Share of texts improved by the humanizer — from 84.1% for multilingual to 100% for recipes

Key observation: even for the most challenging categories (IT, digital technologies, multilingual texts), more than 83% of texts show improvement.

Results: Who Completely "Fooled" the Detector

Reducing probability is one thing. But we were also interested in a stricter question: what share of texts after humanization completely changes the detector's verdict — from "AI" to "human"?
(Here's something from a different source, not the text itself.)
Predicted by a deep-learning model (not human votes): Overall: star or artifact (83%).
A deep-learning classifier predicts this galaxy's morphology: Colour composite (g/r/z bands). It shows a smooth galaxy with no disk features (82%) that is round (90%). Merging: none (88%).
We called this the Hard Flip Rate — the percentage of texts that were identified as AI-generated before processing, and as human after (AI probability < 0.5).

Category

Hard Flip Rate

🍳 Recipes and Cooking

66.7%

⚖️ Legal Systems and Legislation

64.2%

💼 Business and Market Analysis

61.0%

🔬 Scientific Research and Methods

60.8%

👥 Personnel Management and Organization

59.9%

📣 Marketing and Advertising

58.9%

🧠 Psychology and Society

57.8%

🏙️ Urban Systems and Services

57.1%

📚 Literature and Text Analysis

56.4%

📊 Data Analysis and ML

56.2%

✍️ Personal Stories and Narratives

55.7%

🎓 Education and Training

52.9%

💰 Economics

51.6%

📰 News about Russia

51.1%

🎮 Computer Games

49.3%

🖥️ Information Systems and Software Development

49.3%

🎨 Culture and Art

47.4%

🔧 Digital Technologies and Innovations

44.0%

🌐 Multilingual Texts

43.6%

🏠 Everyday Life and Reflections

41.0%

Hard Flip Rate by 20 categories — recipes (66.7%), law (64.2%), business (61.0%) lead

Result: for 14 out of 20 categories, more than half of the texts completely "fool" the detector. For the top 6 categories (law, business, science, HR, marketing, cooking), the rate exceeds 58%.

Where Humanization Works Best

🍳 Recipes and Cooking — Leader (100% improvement, 66.7% hard flip)
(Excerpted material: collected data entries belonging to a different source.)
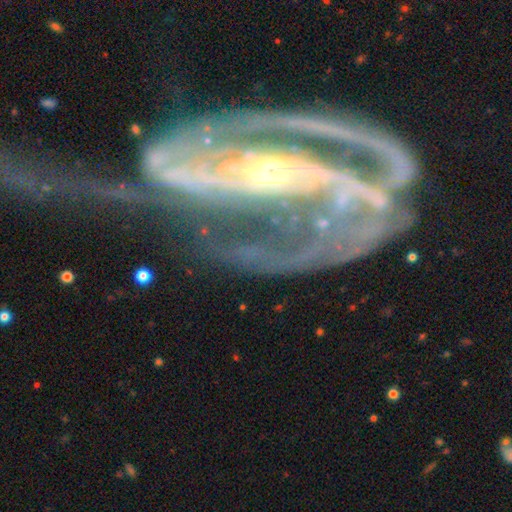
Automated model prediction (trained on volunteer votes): Smooth or featured? featured or disk (90%)
Edge-on disk? no (95%)
Bar? strong (38%)
Spiral arms? yes (95%)
Spiral winding? medium (44%)
Spiral arm count? 2 (57%)
Bulge size? small (60%)
Merging? major disturbance (39%)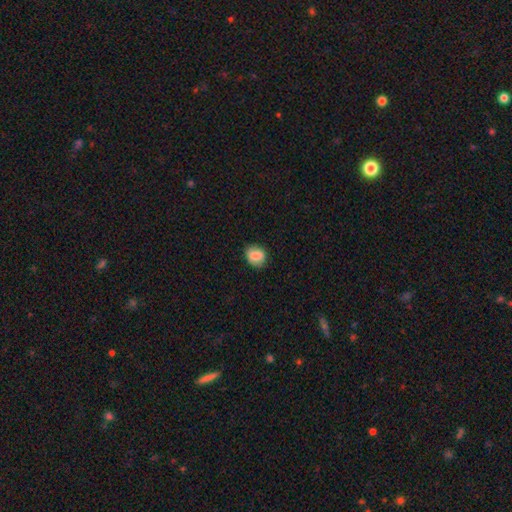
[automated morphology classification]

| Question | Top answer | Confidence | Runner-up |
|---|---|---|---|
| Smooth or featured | smooth | 82% | featured or disk (10%) |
Culinary texts showed absolutely the best results. Reason: recipes have a characteristic conversational structure that our humanizer reproduces especially well — "add a pinch," "by eye," "when browned" instead of "add 2.5 g NaCl."

⚖️ Legal Texts — 64.2% hard flip

Legal texts are effectively humanized because the legal style has established formulations. The model learned to make them more "lively" while maintaining accuracy of meaning.

💼 Business and Science — 60%+

Business and scientific texts have a formalized structure that can be naturally "diluted" with human constructions — introductory words, authorial remarks, syntactic variability.

Average AI Probability Delta by Categories

Another metric — how much the probability of AI authorship decreases on average:

Category

Average Delta

Recipes and Cooking

+0.518

Personnel Management

+0.457

Legal Systems

+0.451

Business and Market Analysis

+0.450

Psychology and Society

+0.429

Literature and Text Analysis

+0.414

Marketing and Advertising

+0.413

Scientific Research

+0.404

On average, the probability of AI authorship decreases by 0.35–0.52 points — this is a radical change.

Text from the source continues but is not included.